Quel Représentant de Département d’un Parti Politique National a déjà calculé le nombre d’élus du Parti sur le Plan National et a demandé au Comité National une répartition au Prorata d’élus par Département ?
4) Article 38.- Le Ministère des Finances procède aux paiements mensuels indiqués à partir de l’acceptation des rapports de dépenses trimestriels que les partis politiques bénéficiaires sont contraints de présenter.
La même interrogation se pose. Les Bureaux Départementaux, Communaux et de Sections Communales sont-ils représentés à la Commission Financière Nationale du Parti?
5) Article 39.- Le financement public alloué doit être utilisé pour payer les dépenses courantes, diffuser leur projet politique, coordonner l’action politique de leurs membres et pour assurer la formation des membres.
Les membres des Partis Politiques au sein des sections rurales et des quartiers urbains reçoivent-ils une feuille ou un formulaire de budget annuel afin que le budget du parti local soit intégré au budget communal, puis au budget départemental enfin au Budget National.

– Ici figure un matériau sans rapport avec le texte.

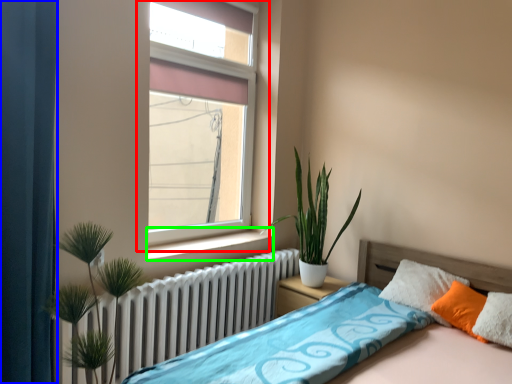
Question: Based on their relative distances, which object is nearer to window (highlighted by a red box)? Choose from curtain (highlighted by a blue box) and window sill (highlighted by a green box).

Choices:
 (A) curtain
 (B) window sill

Answer: (B)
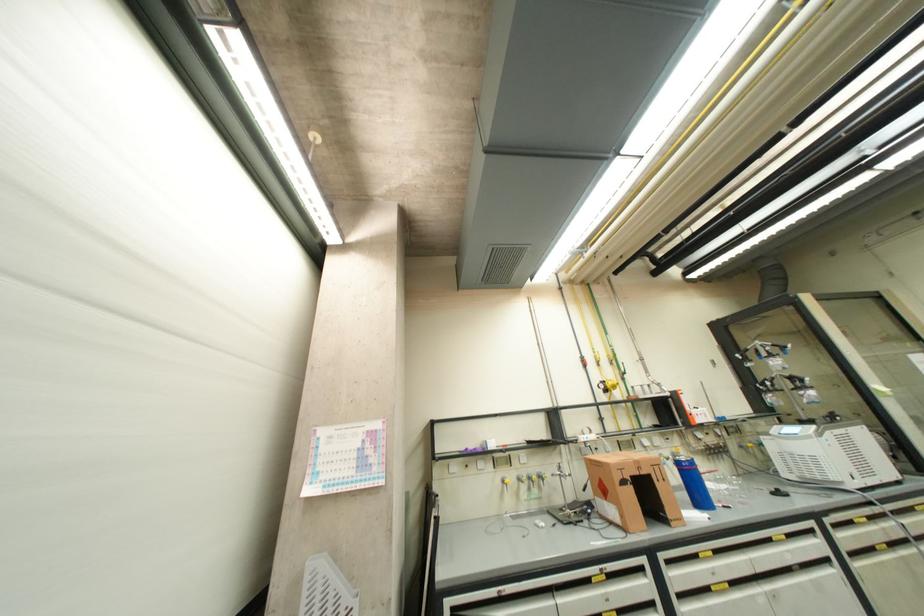
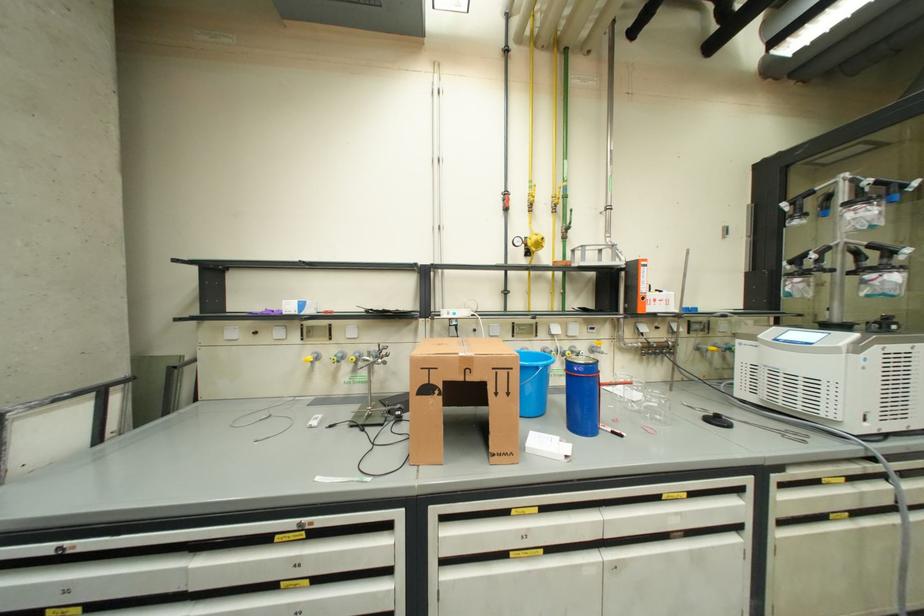
In a continuous first-person perspective shot, in which direction is the camera moving?

The cameraman walked toward right, forward.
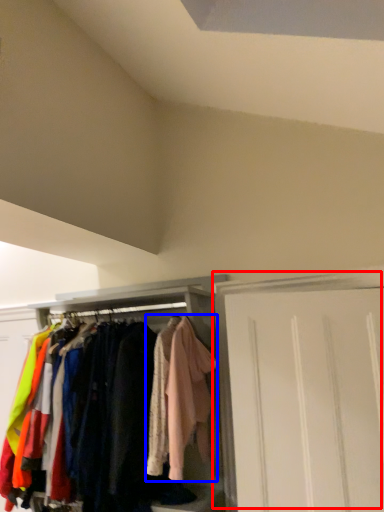
Question: Among these objects, which one is nearest to the camera, door (highlighted by a red box) or clothing (highlighted by a blue box)?

Choices:
 (A) door
 (B) clothing

Answer: (A)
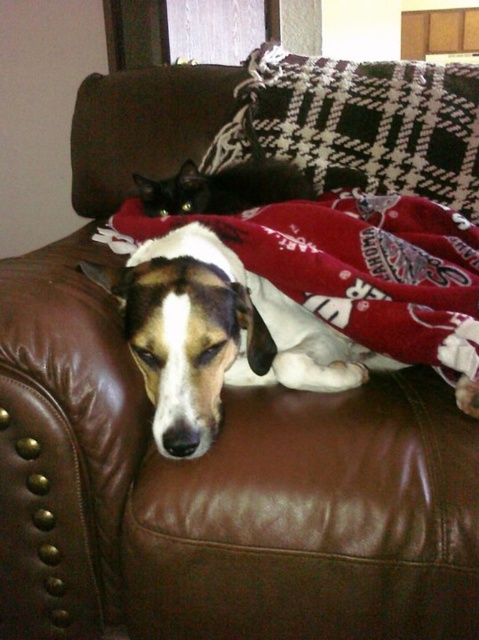
Consider the image. You are trying to decide whether to place a new throw pillow on the couch. The couch currently has a red fleece blanket at center and a plaid fabric pillow at upper center. Which object has a greater width?

The red fleece blanket at center has a greater width than the plaid fabric pillow at upper center.

You are trying to decide whether to place a new throw pillow on the couch. The red fleece blanket at center and the plaid fabric pillow at upper center are already there. Which object is shorter so that the new pillow can be placed next to it?

The red fleece blanket at center is shorter than the plaid fabric pillow at upper center, so the new throw pillow can be placed next to the red fleece blanket at center.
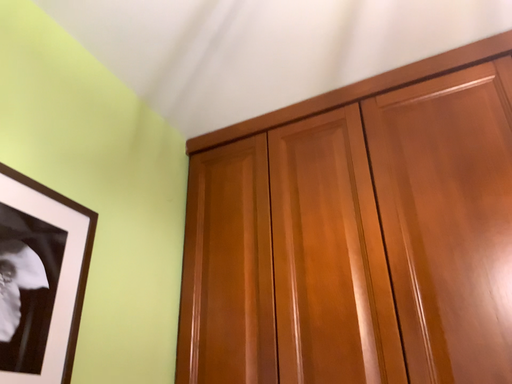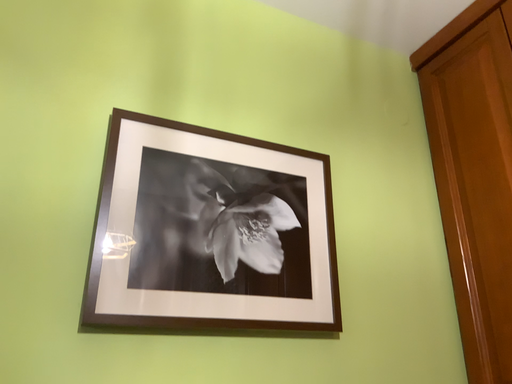
Question: Which way did the camera rotate in the video?

Choices:
 (A) rotated downward
 (B) rotated upward

Answer: (A)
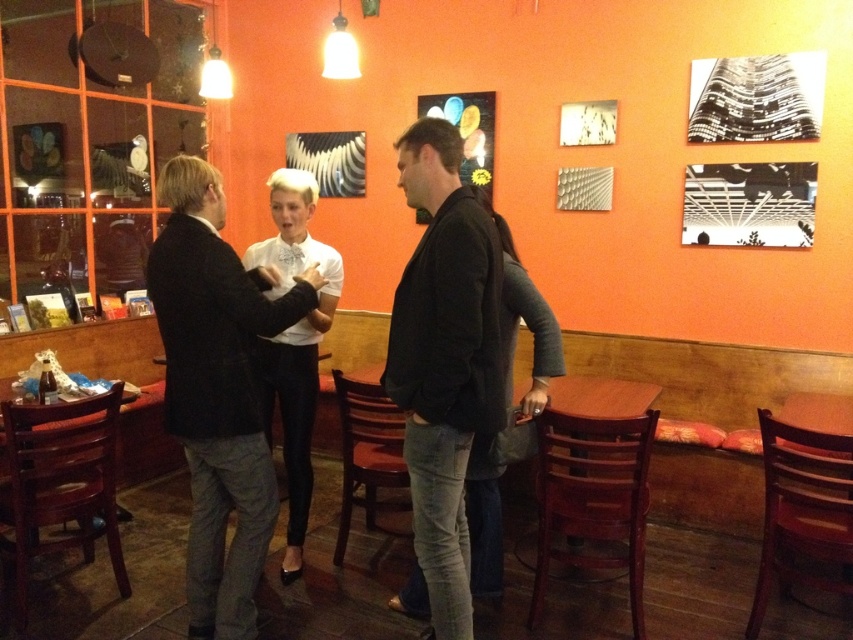
Is black matte jacket at center wider than wooden table at center?

No.

Can you confirm if black matte jacket at center is smaller than wooden table at center?

No.

Locate an element on the screen. The height and width of the screenshot is (640, 853). black matte jacket at center is located at coordinates (444, 358).

The height and width of the screenshot is (640, 853). I want to click on black matte jacket at center, so click(x=444, y=358).

Does dark gray suit at center have a lesser width compared to black matte jacket at center?

Incorrect, dark gray suit at center's width is not less than black matte jacket at center's.

In the scene shown: Can you confirm if dark gray suit at center is wider than black matte jacket at center?

Indeed, dark gray suit at center has a greater width compared to black matte jacket at center.

The width and height of the screenshot is (853, 640). I want to click on dark gray suit at center, so click(218, 390).

Describe the element at coordinates (444, 358) in the screenshot. This screenshot has width=853, height=640. I see `black matte jacket at center` at that location.

Where is `black matte jacket at center`? black matte jacket at center is located at coordinates (444, 358).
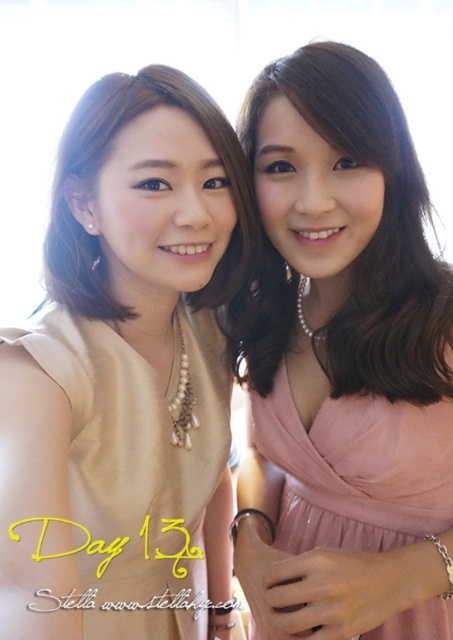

Ce dernier a-t-il été voté en Assemblée Nationale ou directement par le Comité National? Y a-t-il un un feed-back, c’est-à-dire un retour aux organisations de base pour la transparence financière?
6) Article 40.- Tout parti politique doit remettre annuellement un bilan détaillé, accompagné des pièces justificatives au Ministère des Finances. Notre question est: le Représentant du Département, Vice-président au Comité National reçoit-Il un rapport pour le Bureau Départemental?
La probité administrative et financière l’exige.
7) Article 41.- Le Ministère des Finances publie, dans le Journal Officiel de la République « Le Moniteur » ou dans un quotidien à fort tirage, la liste des partis politiques qui ont eu droit au financement conformément au présent chapitre et le montant qu’il a versé à chacun d’eux. Une fois de plus, ce numéro annuel du Journal « Le Moniteur » ou du Quotidien National est-il secrètement gardé par le Président National où est-il distribué à travers tous les Bureaux Départementaux, Communaux, en ville et en milieu rural.
TRANSPARENCE FINANCIÈRE OBLIGE.
8) Article 42.- Les partis politiques procèdent à la fin de chaque exercice budgétaire à une reddition de compte à la Cour Supérieure des Comptes et du Contentieux Administratif.
S’il vous plaît, est-ce que chaque Département reçoit une copie de ce rapport et, in fine, à la fin, le Rapport d’Évaluation de la Cour des Comptes?
En définitive, pour avoir une saine gestion au niveau de l’État, chaque Parti Politique a pour obligation de pratiquer la Bonne Gouvernance conformément à la Constitution et à la Loi.